Work request A:
Answer these questions using the EGARCH_FORESD page:
(i) As of which version is the function deprecated?
(ii) Which innovation value selects the Generalized Error Distribution?
(iii) Which Order value means the first data point corresponds to the latest date?
Work request B:
Rewrite the part of the EGARCH_FORESD page from "value Description" through "is described here.", putting "prediction horizon" in place of "forecast time/horizon".
Text section START
# EGARCH_FORESD - Volatility Forecast of EGARCH Model

(deprecated) Calculates the estimated error/standard deviation of the conditional mean forecast.

## Syntax

EGARCH_FORESD(X, Sigmas, Order, mean, alphas, gammas, betas, innovation, v, T, Local)

X is the univariate time series data (a one dimensional array of cells (e.g. rows or columns)) of the last p observations.

Sigmas is the univariate time series data (a one dimensional array of cells (e.g. rows or columns)) of the last q realized volatilities.

Order is the time order in the data series (i.e. the first data point's corresponding date (earliest date=1 (default), latest date=0)).

Order Description
1 ascending (the first data point corresponds to the earliest date) (default)
0 descending (the first data point corresponds to the latest date)

mean is the E-GARCH model mean (i.e. mu).

alphas are the parameters of the ARCH(p) component model (starting with the lowest lag).

gammas are the leverage parameters (starting with the lowest lag).

betas are the parameters of the GARCH(q) component model (starting with the lowest lag).

innovation is the probability distribution model for the innovations/residuals (1=Gaussian (default), 2=t-Distribution, 3=GED).

value Description
1 Gaussian or Normal Distribution (default)
2 Student's t-Distribution
3 Generalized Error Distribution (GED)

v is the shape parameter (or degrees of freedom) of the innovations/residuals probability distribution function.

T is the forecast time/horizon (expressed in terms of steps beyond the end of the time series X). If missing, t=1 is assumed.

Local is the type of desired volatility output (0=Term Structure, 1=Local Volatility). If missing, local volatility is assumed.

## Remarks

1. The underlying model is described here.
2. Warning: EGARCH_FORESD() function is deprecated as of version 1.63: use EGARCH_FORE function instead.
3. The time series is homogeneous or equally spaced.
4. The time series may include missing values (e.g. #N/A) at either end.
Text section END
Records supplied START
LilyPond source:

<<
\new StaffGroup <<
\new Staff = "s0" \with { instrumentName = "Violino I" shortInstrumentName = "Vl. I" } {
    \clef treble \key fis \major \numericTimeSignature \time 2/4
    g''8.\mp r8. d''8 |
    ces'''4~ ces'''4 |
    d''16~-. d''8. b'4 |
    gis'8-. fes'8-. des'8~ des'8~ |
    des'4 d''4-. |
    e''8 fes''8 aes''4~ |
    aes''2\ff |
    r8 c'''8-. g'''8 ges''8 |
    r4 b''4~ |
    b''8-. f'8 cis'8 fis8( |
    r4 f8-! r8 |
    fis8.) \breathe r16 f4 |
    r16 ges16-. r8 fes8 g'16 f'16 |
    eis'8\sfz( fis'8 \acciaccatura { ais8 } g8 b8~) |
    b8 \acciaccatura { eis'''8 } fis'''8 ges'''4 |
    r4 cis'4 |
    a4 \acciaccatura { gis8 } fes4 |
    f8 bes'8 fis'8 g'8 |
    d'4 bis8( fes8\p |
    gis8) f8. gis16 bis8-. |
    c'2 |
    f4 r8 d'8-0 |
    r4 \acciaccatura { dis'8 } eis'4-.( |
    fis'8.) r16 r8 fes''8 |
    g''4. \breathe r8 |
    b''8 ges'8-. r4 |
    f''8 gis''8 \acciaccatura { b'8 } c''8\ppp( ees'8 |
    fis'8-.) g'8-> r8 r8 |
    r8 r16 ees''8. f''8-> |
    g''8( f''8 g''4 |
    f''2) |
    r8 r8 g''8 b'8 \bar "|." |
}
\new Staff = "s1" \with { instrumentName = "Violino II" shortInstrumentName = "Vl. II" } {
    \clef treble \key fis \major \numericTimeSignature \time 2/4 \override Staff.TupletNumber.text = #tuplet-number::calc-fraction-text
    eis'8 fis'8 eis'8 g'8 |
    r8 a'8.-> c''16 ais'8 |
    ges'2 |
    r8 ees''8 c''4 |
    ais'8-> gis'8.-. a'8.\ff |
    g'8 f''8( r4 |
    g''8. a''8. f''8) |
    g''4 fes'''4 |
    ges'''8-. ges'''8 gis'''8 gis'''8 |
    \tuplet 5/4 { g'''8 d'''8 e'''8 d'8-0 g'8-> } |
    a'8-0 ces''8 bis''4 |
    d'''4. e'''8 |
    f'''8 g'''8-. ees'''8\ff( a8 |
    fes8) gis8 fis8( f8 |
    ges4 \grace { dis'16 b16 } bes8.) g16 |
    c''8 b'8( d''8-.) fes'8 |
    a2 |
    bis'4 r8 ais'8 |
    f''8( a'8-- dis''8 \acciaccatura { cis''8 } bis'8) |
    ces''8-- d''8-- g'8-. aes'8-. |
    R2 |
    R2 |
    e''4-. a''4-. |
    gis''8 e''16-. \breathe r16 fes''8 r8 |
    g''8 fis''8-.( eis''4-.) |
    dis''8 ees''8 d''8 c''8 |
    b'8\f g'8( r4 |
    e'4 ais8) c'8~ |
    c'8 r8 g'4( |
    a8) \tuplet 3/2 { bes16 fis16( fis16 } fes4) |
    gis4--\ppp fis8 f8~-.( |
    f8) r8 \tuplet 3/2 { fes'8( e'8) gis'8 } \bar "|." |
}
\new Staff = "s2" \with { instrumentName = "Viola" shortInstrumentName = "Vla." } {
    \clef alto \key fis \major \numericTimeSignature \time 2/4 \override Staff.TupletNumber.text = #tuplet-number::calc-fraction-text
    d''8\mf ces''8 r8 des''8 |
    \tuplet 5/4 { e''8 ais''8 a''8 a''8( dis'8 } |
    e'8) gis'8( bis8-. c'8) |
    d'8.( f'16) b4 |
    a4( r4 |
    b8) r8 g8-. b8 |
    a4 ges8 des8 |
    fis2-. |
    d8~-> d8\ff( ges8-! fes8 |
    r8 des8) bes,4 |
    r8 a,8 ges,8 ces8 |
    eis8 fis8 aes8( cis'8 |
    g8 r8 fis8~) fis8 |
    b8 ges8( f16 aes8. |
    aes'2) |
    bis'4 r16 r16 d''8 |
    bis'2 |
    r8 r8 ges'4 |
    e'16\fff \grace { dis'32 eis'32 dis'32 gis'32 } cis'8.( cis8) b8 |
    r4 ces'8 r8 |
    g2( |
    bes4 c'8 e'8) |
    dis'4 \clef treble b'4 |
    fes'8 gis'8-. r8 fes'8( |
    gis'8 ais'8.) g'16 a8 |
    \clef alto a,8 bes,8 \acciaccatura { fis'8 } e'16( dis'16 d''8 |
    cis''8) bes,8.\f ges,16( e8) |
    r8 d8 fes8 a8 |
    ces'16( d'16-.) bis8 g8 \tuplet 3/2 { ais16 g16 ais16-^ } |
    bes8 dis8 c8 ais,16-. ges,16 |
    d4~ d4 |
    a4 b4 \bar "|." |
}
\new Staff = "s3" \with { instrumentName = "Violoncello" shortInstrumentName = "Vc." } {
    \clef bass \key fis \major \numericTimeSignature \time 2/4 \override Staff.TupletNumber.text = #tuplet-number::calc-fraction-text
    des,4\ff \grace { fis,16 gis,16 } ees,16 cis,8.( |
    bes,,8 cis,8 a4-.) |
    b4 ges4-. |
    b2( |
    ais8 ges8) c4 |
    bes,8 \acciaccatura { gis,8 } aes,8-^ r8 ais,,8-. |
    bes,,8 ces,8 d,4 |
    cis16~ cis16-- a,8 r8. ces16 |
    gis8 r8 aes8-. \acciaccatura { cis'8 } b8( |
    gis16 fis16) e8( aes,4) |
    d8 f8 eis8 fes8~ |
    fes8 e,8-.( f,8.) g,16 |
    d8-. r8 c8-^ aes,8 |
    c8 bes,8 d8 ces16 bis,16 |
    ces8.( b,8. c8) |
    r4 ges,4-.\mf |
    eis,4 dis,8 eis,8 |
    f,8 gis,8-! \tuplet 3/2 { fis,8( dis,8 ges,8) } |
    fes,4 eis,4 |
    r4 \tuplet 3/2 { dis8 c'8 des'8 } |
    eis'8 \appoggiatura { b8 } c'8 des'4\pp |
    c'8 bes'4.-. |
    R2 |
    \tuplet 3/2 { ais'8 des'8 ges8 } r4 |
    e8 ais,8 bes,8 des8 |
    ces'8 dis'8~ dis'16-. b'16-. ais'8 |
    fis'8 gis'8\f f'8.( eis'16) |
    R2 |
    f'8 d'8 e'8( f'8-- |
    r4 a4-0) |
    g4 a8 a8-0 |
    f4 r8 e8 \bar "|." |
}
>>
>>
Records supplied END
Answer A:
(i) Version 1.63
(ii) 3
(iii) 0

Answer B:
value Description
1 Gaussian or Normal Distribution (default)
2 Student's t-Distribution
3 Generalized Error Distribution (GED)

v is the shape parameter (or degrees of freedom) of the innovations/residuals probability distribution function.

T is the prediction horizon (expressed in terms of steps beyond the end of the time series X). If missing, t=1 is assumed.

Local is the type of desired volatility output (0=Term Structure, 1=Local Volatility). If missing, local volatility is assumed.

## Remarks

1. The underlying model is described here.